Conceptualization of Meta-Inflammation
Irregular macrophage polarization can contribute to obesity-induced insulin resistance (IR), one of the well characterized clusters for MS and meta-inflammation. For instance, the macrophages localized in the adipose tissue of lean individuals are generally shifted toward the M2 phenotype, being predominantly anti-inflammatory in nature2. The inflammatory stress caused by obesity results in the recruitment of pro-inflammatory M1-like macrophages into the adipose tissue. In fact, possible contributions of pro-inflammatory macrophages to obesity-associated inflammation and IR have been proposed. As an example, macrophages residing in adipose tissue dampen the insulin response in adipocytes during obesity and augment inflammatory reactions via the dysregulated production of more pro-inflammatory cytokines2. To make matters worse, obesity-induced metabolic stress not only allows the infiltration of M1 macrophages but also causes the M2 macrophages to switch back to their former role2.

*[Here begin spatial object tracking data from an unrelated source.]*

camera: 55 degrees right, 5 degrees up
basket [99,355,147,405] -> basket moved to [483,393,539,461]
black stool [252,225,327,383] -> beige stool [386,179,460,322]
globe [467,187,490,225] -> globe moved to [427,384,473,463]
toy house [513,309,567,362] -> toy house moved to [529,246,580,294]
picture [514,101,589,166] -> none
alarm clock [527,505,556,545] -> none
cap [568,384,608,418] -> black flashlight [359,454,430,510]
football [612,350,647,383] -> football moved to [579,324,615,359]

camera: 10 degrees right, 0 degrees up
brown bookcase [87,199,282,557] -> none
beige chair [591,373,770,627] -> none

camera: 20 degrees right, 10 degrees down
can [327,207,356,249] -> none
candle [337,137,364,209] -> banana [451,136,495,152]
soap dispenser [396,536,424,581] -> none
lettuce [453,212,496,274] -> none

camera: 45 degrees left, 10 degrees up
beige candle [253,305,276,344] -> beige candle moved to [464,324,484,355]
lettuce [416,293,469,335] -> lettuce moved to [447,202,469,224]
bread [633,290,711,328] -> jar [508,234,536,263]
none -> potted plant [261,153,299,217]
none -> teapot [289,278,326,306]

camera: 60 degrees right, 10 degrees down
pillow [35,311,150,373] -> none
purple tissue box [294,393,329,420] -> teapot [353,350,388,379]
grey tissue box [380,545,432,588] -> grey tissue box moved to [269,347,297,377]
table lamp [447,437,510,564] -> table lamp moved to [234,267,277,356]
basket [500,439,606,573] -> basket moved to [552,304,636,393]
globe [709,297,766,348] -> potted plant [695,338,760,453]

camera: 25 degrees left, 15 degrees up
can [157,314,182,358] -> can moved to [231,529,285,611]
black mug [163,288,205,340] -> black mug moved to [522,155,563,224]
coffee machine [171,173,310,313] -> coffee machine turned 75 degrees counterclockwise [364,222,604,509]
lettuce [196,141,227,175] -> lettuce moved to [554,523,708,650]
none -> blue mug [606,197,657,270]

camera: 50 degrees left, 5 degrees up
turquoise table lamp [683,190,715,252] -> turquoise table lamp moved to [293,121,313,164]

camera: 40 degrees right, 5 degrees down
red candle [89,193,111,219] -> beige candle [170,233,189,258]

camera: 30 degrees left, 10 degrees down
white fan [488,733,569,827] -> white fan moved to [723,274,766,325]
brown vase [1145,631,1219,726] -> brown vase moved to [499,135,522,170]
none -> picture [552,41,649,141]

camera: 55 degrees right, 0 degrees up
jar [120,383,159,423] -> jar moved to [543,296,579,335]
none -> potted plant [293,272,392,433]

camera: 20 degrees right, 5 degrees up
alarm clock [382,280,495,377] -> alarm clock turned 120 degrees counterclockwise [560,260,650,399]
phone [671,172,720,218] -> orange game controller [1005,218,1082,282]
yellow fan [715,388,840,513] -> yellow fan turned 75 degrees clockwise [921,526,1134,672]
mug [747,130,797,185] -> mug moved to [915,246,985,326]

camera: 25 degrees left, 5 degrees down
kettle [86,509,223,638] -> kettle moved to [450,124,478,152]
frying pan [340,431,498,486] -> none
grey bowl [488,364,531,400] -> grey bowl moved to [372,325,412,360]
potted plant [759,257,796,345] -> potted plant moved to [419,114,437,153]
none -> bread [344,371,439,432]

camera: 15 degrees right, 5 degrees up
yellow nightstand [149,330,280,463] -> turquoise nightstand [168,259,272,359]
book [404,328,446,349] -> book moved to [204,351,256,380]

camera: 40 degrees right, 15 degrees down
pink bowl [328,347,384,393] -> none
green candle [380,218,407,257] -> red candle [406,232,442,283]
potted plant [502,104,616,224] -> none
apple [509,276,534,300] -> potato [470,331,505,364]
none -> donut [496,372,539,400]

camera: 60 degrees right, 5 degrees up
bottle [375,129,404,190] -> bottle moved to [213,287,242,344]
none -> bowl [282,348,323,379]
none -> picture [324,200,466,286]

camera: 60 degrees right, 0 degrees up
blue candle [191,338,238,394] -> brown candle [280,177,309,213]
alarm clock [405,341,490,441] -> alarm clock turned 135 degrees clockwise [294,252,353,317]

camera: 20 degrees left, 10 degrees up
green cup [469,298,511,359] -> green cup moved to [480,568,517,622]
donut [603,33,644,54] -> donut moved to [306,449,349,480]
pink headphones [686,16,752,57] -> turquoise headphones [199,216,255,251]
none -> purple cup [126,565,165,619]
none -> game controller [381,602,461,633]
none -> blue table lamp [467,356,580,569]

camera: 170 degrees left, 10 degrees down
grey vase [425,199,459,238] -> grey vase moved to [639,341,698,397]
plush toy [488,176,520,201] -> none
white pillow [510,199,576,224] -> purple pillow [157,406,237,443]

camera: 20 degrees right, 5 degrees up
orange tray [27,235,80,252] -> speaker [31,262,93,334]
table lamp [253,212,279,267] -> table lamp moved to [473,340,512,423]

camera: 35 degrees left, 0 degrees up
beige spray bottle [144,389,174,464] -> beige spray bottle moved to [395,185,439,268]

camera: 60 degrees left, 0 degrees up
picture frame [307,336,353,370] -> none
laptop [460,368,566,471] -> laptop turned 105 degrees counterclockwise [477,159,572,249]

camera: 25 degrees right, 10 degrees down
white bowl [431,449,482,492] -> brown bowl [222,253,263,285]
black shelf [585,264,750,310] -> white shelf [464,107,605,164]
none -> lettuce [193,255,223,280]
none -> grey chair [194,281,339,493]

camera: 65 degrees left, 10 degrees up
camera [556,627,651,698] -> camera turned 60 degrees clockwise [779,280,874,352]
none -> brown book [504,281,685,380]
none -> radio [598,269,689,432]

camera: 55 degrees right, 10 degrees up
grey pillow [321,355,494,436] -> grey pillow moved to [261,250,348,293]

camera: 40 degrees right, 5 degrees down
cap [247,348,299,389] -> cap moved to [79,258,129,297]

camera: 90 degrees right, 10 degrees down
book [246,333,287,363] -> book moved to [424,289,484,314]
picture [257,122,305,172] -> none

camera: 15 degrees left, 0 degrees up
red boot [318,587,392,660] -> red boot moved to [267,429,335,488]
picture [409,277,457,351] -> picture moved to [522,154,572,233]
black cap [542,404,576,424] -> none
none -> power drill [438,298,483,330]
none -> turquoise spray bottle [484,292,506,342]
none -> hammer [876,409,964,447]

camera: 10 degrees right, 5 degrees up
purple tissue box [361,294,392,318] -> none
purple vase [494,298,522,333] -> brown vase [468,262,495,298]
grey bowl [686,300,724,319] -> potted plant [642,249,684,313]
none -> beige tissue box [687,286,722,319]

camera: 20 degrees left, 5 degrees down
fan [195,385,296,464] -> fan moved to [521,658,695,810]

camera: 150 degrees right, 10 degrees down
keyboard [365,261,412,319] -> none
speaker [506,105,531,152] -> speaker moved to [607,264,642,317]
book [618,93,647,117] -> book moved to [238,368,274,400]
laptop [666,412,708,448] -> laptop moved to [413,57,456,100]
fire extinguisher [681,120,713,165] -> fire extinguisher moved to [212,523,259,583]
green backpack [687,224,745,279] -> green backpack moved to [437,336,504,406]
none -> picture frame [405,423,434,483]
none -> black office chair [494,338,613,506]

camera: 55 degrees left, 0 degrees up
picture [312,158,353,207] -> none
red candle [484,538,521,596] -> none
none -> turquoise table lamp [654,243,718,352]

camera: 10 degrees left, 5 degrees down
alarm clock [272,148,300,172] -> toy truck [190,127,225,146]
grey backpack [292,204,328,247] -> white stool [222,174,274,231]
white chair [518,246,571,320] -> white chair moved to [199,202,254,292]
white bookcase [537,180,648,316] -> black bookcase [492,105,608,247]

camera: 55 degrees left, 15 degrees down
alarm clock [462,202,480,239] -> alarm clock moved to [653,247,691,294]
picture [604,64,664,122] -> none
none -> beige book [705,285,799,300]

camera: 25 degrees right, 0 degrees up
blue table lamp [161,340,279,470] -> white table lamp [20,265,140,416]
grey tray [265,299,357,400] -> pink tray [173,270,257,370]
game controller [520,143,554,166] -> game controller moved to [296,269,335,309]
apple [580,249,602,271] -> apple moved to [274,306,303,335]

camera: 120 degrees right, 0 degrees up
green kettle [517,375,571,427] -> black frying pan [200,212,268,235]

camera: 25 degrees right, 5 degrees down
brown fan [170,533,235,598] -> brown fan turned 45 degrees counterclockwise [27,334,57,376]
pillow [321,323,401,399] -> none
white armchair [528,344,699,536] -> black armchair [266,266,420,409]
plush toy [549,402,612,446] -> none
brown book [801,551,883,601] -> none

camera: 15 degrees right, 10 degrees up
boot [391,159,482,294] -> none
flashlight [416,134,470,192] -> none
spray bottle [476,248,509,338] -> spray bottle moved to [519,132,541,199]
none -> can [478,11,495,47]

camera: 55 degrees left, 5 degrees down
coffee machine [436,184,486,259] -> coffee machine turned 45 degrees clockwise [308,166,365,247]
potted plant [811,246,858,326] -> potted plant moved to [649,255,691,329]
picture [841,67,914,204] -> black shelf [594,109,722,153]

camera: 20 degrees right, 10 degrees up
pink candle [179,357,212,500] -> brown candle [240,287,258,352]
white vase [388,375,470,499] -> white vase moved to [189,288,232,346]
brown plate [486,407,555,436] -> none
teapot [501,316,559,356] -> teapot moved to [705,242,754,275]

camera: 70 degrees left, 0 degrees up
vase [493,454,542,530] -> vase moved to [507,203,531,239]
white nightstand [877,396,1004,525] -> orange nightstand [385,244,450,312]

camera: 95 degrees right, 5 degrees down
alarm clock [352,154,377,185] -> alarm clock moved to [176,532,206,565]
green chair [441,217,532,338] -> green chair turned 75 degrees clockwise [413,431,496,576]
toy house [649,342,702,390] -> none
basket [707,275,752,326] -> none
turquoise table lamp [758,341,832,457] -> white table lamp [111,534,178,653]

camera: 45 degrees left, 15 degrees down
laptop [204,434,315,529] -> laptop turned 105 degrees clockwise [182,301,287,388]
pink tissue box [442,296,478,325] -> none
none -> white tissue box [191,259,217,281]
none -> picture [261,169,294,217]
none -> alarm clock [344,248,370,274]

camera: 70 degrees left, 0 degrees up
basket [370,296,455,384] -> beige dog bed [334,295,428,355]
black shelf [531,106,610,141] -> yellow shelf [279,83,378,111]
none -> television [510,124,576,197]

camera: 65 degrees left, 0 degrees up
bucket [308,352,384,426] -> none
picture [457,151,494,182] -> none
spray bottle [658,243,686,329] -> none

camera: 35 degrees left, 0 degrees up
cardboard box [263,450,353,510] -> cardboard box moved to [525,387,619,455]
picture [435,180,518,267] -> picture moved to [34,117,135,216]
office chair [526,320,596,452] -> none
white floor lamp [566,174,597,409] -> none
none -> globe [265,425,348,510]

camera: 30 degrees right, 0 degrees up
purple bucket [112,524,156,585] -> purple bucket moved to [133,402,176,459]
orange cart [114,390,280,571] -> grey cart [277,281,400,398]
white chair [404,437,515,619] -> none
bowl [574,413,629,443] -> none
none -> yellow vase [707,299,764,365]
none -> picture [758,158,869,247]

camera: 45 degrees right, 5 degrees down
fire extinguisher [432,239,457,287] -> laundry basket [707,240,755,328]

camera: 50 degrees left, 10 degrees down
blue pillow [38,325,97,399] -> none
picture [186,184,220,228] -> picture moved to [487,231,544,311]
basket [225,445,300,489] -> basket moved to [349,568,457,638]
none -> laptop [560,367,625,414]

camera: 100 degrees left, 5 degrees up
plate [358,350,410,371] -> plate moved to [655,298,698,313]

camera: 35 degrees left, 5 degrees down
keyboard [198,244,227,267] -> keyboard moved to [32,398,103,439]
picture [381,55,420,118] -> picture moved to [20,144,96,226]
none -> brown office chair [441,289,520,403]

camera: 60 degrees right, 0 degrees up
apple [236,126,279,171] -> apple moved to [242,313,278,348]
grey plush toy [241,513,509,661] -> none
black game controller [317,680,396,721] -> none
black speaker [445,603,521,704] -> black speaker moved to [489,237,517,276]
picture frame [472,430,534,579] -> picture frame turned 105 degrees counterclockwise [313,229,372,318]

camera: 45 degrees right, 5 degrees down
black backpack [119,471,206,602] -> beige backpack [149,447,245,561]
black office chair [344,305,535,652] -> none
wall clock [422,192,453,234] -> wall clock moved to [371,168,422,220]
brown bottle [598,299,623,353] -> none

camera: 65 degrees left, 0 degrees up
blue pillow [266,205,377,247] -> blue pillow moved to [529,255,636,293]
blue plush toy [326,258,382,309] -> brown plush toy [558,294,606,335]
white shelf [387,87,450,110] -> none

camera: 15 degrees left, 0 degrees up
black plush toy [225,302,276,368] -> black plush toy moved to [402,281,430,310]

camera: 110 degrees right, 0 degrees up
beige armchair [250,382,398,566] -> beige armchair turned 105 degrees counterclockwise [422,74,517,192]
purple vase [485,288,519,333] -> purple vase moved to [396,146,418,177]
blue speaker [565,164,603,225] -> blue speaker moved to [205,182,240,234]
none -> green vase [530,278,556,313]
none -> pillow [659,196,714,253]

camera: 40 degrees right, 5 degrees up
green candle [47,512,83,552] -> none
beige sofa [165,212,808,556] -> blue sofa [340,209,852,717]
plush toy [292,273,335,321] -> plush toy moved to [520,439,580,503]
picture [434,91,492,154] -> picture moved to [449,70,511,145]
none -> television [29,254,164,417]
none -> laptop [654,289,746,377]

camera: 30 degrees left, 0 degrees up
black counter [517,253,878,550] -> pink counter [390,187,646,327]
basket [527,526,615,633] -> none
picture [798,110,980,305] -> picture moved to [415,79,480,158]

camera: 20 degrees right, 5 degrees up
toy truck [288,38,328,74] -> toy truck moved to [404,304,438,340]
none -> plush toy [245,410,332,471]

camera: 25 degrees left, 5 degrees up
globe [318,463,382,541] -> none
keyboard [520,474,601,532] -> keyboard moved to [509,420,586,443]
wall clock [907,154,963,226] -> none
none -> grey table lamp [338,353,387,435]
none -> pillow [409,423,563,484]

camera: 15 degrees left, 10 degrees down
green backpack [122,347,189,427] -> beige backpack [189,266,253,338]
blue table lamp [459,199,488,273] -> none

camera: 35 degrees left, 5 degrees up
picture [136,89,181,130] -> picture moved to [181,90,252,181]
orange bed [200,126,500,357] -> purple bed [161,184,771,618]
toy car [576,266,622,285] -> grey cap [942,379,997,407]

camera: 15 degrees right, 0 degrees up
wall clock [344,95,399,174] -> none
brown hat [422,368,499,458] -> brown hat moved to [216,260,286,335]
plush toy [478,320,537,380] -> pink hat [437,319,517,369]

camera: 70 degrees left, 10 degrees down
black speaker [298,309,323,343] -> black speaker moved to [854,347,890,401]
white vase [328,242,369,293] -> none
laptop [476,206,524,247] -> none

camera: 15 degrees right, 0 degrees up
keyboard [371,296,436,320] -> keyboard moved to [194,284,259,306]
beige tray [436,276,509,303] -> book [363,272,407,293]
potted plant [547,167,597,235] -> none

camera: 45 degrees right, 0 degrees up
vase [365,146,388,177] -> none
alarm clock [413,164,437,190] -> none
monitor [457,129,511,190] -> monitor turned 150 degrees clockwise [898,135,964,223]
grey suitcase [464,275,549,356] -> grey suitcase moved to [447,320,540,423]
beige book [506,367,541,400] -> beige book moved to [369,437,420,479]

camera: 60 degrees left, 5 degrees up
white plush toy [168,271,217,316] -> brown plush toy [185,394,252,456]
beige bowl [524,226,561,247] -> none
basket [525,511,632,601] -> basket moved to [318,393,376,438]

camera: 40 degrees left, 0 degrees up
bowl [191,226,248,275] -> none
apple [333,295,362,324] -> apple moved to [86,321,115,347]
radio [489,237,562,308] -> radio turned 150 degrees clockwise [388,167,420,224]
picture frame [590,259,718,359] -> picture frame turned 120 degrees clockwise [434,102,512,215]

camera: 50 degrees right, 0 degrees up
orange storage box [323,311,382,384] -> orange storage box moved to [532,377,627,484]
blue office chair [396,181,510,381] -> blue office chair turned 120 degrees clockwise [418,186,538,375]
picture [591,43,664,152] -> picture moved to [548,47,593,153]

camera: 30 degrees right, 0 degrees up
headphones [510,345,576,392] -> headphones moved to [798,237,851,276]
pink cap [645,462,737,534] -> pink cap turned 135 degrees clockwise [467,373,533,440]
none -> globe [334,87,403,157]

These circumstances are particularly detrimental to certain organs and tissues, especially those of a musculoskeletal nature. To illustrate, a very recent study1 investigated the association between chronic low-grade inflammation (metabolic syndrome) and the harmful subchondral bone alterations during the onset of osteoarthritis (OA). The authors reported that large molecules may traverse between both bone and cartilage compartments in both healthy and diseased joints. This opens up the possibility for dysregulated circulatory “inflammokines” (inflammatory cytokines) to infiltrate the joint compartment and interfere with regular cell signaling and metabolic activity, causing inflammatory stress. Unresolved cellular stress fragilizes osteochondral integrity, causing the loss of demarcation between bone and articular cartilage, exposing the subchondral bone and its nerves to imbalanced biochemical and biomechanical signals.
Continuous stress promotes additional tissue alterations, establishing a positive feedback loop as a result of multiple unsuccessful attempts to return to cell homeostasis.
Taking the aforementioned facts into consideration, it is important for medical practitioners to prepare the soil, designing interventional strategies to halt inflammation and reestablish tissue homeostasis. This can be achieved by a combination of conservative approaches preceding orthobiologic treatments, as presented in the following section.
Preparing the Soil
In order to reverse a patient’s state of chronic inflammation and prepare the soil, doctors must thoroughly analyze the individual’s health style and apply suitable modifications, especially dietary habits.
Sleep Quality
Often overlooked, sleep quality is an important key factor that must be put in check in order to improve health. Mediators of inflammation can be significantly altered by loss of sleep. The circadian rhythm is, in great part, responsible for a wide variety of functions such as cellular division, migration, metabolism, and other biological processes. The physiological alterations that take place during sleep are believed to promote a favorable microenvironment for stem cells to proliferate, migrate, and differentiate. Such biological events strongly rely on circadian clock genes or other variables, including growth factors, cytokines, and hormones. Melatonin and cortisol, in particular, are released in response to neural optic signals and work cooperatively to regulate many biological functions during sleep. Melatonin appears to enhance osteogenesis and chondrogenesis while inhibiting adipogenesis. Additionally, it may also be protective against oxidative stress-induced apoptosis in mesenchymal stem cells (MSCs), dampening intracellular reactive oxygen species (ROS) production to improve cell viability and secure MSC differentiation into other lineages. With regard to musculoskeletal tissue health, melatonin appears to be highly beneficial because of its capacity to enhance bone alkaline phosphatase levels and mineralization, promote the synthesis of type-I collagen, and increase bone mass and growth. Furthermore, it also may counteract the reduction of cell proliferation by iron overload in bone marrow-derived MSCs upon reversion of the upregulation of p53, ERK, and p38 protein expression in cells.
Hormone Screening
The assessment of specific hormones is another important strategy. Thyroid hormones, for example, are known to have vital roles that influence the biochemical content of cells, such as the enhancement of collagen production in chondrocytes, for instance. Testosterone is another hormone with indispensable functions.